Everytime I said "I KNOW the church is true," I was telling a lie. I hoped more than believed it was true, but was told that only declaring that I KNEW it was true was acceptable when bearing my testimony. I was an obedient morgbot and obeyed.
Although I was TBM I never felt comfortable declaring that I knew the church was true. I could never say it with conviction. It felt like a fib but I justified it because I was doing what I was commanded to do.
Instructing members, from the time they're small children, to say they know the church is true when bearing their testimony, is basically teaching them to lie.
On our visa application for our mission to Brazil we had to put down we were students and the purpose of our stay in Brazil was to "study the language and culture of Brazil"
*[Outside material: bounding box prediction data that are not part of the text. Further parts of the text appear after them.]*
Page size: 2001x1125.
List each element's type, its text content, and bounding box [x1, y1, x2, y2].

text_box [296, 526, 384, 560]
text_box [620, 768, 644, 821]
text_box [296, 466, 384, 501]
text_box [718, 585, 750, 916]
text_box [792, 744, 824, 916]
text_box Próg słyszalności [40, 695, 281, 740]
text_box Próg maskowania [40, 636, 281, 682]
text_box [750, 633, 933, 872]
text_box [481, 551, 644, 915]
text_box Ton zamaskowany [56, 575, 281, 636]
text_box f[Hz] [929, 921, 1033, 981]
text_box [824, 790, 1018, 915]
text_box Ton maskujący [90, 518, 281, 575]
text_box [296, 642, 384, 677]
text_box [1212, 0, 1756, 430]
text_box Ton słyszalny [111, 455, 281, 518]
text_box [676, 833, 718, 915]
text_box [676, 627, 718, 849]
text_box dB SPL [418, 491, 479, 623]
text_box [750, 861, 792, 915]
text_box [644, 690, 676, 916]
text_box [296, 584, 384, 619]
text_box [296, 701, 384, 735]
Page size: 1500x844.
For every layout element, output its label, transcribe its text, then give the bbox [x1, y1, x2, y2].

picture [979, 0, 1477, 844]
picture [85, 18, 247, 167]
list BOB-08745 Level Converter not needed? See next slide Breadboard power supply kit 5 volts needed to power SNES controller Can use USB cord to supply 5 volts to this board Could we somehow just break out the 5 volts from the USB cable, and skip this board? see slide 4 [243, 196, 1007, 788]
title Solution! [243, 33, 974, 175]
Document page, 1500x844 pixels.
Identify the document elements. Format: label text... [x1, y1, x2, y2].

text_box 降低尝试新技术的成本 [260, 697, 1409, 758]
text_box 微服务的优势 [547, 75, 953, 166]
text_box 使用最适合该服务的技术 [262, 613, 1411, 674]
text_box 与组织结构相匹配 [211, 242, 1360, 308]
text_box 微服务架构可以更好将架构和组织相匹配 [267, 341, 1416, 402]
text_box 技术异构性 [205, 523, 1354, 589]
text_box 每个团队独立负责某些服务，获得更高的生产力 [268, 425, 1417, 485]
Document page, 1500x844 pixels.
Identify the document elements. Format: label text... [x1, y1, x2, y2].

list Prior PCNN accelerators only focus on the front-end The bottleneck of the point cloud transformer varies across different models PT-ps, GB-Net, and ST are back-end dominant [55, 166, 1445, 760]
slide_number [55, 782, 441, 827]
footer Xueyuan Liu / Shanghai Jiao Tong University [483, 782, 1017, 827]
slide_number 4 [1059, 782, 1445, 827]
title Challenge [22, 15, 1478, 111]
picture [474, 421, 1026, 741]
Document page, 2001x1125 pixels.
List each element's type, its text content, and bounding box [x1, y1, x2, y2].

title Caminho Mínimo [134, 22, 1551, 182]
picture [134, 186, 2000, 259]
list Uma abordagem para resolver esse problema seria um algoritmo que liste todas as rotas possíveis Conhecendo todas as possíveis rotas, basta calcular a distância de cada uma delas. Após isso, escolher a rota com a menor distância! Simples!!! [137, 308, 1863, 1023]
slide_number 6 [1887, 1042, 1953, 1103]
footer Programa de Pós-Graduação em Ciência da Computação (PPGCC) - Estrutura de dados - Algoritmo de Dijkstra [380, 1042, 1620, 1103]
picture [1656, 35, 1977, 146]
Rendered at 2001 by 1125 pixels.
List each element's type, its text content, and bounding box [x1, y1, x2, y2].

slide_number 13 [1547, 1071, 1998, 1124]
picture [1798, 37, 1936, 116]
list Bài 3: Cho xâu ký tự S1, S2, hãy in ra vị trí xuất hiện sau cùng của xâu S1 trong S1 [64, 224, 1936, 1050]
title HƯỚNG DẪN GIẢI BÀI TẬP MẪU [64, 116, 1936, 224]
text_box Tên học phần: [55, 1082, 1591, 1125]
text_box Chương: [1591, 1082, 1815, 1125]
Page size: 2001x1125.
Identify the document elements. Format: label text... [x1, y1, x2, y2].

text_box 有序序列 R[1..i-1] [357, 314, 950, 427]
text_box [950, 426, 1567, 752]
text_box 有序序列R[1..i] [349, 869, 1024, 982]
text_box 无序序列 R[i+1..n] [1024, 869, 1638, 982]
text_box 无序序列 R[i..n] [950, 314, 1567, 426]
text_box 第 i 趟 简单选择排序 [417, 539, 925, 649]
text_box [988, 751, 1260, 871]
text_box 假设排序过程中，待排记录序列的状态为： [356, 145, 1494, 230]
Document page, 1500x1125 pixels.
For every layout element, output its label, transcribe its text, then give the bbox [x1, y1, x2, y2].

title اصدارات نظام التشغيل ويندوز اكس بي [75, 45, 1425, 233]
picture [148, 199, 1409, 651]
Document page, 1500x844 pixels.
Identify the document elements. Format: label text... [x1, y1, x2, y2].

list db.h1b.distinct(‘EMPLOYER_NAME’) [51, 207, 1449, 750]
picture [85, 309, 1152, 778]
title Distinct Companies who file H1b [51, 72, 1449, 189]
Not for this Wrote: -------------------------------------------------------
> On our visa application for our mission to Brazil
Wow church-sponsored and approved lying! Wow!
I lied, I didn't know the church was true. I just wanted to belong to a group and go along, at least for a while. So glad it was not for too much longer of my life.
Both as a missionary and a ward clerk. Some things bothered me a lot and others didn't. For example, I thought it was nobody's business to know whether I felt sexually aroused. So I never confessed to any personal stuff. I thought it was perfectly normal and the church was in the wrong for even asking about it.
However, I was not comfortable in cooking the church's records. It bothered me to no end that I sat across from a bishop (my first draft of a ward membership report had to be penciled in) and took a heavy duty eraser and wiped out the actual-honest reporting numbers. Then we spent the next 90 minutes arguing why my Salt Lake computer database numbers were wrong.
Like so many others, I eventually fudged the numbers and gave into the demands of the bishop. I still had serious misgivings about screwing the numbers about the Lord's church. I even had a close call at the temple (well it scared me at the time).
It was my first time to the temple after putting whatever the bishop wanted on the report. The whole report was bogus from adding 50 ghosts to sacrament attendance to a bunch of priesthood holders that shouldn't be counted. Anyway I always hated the endowment process and something weird happened during that visit. They had just made the announcement that if anybody had unkind or unpleasant thoughts then he/she should let it be known (I think this was the part before the true order of prayer). Well there's a very long pause. I'm talking about a 15-20 minute pause. There was some serious talking among the temple workers. Even the group of people from the front returned to their original seats.
I started to wonder if I was the hold up. Was discernment really possible? Finally, an older man stood up and made his announcement. "I can no longer wait. I must excuse myself." He left the endowment room and the session continued. I never discovered why the session was paused.
I felt better leaving the church than feeling compelled to lie over and over.
I sincerely do not think I lied. Lying requires intent to deceive, and I cannot remember intentionally misleading anyone.
On the other hand, I unintentionally dissembled all the damn time. I was a pretty savvy missionary but there were some things--polyandry, JS's sex with little girls and married women, the rock in the hat, etc--about which I frequently and fervently misspoke. When I learned the truth about those things, I was appalled not only about the substance but also that the church would have taught me to teach falsehoods.
That was a 'uge blow to my faith in Mormonism. I could not conceive of God's representatives knowingly using members and missionaries to propagate lies. THAT, I believe, is a form of evil.
Well, for my sins to that date. I have no excuse for the sins thereafter.
And yes, I think "useful idiots" is a good description of how missionaries are used in the Mormon church although Lenin would take umbrage at that usage!
If [and since] I'm (my own) Lord, yes! That is if I ever lied. If I lied, if was only for myself.
I would never lie for the LDS 'church' that thinks - and calls itself - and acts like it is Lord (over the members, at least).
In other words I never brought anyone to Mormonism. Never said anything good about it (nothing good to say). Never liked attending, or "practicing" Mormonism, ESPECIALLY before INVESTIGATING it.